The group “Capitals and large cities” led the price increases in Spain in 2017, with an interannual increase of 7.5% in December. This was 3 points higher than the national average which stood at 4.5%. The average value of housing remains at levels similar to those seen in November 2013, with a cumulative decrease of 38.6% since 2007.

“The residential market has been characterized by moderate price increases in 2017 and we expect this trend to continue in 2018, with average growth of less than 5%. Although there will still be significant differences between territories, the recovery will be extended to a greater number of locations. The big capitals will continue to be the most active markets, although they will undoubtedly soften the growth rates we have seen this year,” said Jorge Ripoll, director of the Tinsa Research Service.

The good tone of the market, encouraged by positive forecasts of economic growth and the labour market, will result in an increase of between 10% and 15% in the purchase and sale of homes, which will exceed 550,000 transactions. “As confidence grows and salaries are normalized, part of the rental demand will begin to move to the purchase,” said Ripoll, who estimates the increase in the number of new construction visas will hit around 20% in 2018.

Housing prices accelerated in 2017 following slower growth of only 1.7% year-on-year in 2016. Following the increases in the category “Capitals and large cities”, the next largest increase in the average price was seen in the “Mediterranean coast”. These areas saw an interannual increase of 5.7%, followed by “Balearic and Canary Islands”, with an increase of 3.8% in December, when compared to the previous year.
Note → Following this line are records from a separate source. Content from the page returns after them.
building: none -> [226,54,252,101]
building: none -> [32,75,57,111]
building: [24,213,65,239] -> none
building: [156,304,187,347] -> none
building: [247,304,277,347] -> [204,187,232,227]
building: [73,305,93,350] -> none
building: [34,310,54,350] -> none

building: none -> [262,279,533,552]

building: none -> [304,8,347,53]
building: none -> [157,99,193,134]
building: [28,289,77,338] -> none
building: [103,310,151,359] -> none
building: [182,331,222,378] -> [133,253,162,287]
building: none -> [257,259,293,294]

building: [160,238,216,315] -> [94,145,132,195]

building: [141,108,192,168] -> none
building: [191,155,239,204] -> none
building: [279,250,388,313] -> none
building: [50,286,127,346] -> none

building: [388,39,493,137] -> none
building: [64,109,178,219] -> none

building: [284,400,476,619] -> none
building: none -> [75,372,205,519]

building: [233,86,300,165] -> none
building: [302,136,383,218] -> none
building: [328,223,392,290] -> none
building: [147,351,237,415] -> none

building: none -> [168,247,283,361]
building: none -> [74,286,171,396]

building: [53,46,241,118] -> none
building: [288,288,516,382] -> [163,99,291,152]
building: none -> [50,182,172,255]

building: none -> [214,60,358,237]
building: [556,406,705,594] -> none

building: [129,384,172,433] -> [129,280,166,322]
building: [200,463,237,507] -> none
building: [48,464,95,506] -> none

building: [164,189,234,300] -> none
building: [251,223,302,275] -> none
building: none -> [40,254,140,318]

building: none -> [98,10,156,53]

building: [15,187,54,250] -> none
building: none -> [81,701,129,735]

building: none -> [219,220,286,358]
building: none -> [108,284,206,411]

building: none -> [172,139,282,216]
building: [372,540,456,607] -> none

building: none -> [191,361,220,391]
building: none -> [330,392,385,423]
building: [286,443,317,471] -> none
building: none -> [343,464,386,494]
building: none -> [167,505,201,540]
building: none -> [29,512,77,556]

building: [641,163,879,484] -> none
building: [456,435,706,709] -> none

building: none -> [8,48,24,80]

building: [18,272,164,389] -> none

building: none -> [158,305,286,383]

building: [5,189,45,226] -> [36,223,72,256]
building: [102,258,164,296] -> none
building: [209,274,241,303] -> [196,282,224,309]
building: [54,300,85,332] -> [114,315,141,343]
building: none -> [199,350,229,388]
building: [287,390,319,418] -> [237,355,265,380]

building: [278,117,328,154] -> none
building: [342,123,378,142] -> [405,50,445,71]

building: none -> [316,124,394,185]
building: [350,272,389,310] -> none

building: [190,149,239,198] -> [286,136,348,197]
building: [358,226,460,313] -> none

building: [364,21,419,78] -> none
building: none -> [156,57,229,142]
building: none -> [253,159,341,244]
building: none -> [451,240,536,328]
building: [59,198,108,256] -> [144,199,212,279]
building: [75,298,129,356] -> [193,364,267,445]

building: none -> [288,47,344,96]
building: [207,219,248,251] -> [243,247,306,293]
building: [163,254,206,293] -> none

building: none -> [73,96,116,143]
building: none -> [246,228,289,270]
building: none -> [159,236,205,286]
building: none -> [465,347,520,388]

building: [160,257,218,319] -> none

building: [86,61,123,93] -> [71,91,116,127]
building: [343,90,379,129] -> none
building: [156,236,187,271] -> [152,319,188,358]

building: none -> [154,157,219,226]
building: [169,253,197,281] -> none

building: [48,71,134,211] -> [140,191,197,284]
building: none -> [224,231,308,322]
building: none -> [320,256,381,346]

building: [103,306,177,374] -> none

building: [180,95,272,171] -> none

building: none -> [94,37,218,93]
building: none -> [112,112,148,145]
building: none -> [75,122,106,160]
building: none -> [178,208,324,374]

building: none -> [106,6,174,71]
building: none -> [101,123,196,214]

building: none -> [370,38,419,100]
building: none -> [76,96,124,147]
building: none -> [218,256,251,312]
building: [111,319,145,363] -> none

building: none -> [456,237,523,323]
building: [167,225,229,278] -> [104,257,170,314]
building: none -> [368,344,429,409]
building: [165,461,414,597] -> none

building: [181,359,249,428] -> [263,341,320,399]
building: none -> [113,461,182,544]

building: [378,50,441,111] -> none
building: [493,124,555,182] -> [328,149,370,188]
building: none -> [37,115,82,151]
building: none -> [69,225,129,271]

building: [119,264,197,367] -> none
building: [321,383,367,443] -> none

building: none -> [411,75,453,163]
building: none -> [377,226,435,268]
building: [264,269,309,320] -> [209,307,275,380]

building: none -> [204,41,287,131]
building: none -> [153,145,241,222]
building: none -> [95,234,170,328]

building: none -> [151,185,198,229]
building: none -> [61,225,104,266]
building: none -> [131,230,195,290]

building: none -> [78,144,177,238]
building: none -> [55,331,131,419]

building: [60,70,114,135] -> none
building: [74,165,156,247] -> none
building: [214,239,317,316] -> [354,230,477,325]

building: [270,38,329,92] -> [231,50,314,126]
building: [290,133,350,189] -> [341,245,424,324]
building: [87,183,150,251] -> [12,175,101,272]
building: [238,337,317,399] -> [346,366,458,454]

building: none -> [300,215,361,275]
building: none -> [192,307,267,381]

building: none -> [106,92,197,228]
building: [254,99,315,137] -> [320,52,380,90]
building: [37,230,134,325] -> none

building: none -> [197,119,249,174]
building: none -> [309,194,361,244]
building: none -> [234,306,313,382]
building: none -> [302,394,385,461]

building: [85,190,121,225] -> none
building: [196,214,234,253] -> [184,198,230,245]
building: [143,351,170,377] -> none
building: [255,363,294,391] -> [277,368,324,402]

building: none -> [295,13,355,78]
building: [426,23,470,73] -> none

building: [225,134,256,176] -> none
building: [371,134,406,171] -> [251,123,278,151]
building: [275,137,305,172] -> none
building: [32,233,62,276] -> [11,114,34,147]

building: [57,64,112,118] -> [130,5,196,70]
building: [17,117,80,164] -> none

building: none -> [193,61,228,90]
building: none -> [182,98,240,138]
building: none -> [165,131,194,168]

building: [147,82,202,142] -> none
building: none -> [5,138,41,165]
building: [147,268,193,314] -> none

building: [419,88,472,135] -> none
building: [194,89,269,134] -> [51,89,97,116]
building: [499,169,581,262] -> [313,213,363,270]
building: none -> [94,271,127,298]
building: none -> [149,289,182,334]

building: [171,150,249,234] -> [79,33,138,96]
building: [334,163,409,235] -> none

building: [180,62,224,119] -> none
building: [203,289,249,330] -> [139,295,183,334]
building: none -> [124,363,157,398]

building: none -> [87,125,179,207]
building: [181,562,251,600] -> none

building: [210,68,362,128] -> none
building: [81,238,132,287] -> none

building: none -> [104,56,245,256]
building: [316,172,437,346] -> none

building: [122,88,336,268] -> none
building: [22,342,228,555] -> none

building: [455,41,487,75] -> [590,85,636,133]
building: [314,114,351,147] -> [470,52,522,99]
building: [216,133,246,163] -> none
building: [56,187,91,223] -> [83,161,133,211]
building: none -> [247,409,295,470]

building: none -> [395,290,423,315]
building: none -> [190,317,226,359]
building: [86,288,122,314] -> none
2017 marked the start of recovery in the “Metropolitan areas”, with average price increases of 3.7% in December, compared to the 0.6% year-on-year increase recorded in the previous December. The smallest localities, grouped in “Other municipalities”, maintained their prices with hardly any changes (-0.4%).

Variation from Maximum

The average price of housing in Spain remains 38.6% below the maximum levels reached in 2007. The “Mediterranean Coast”, has been most punished by the crisis with current prices being 45.8% below the maximums. The category “Metropolitan areas” has also suffered with prices being 42.7% below 2007 values. Prices in the category “Capitals and large cities” are close to the average being 39.9% lower. Both “Balearic and Canary Islands” and “Other municipalities” show decreases lower than the national average: 28% in the case of the islands and 37.2% in the other cities.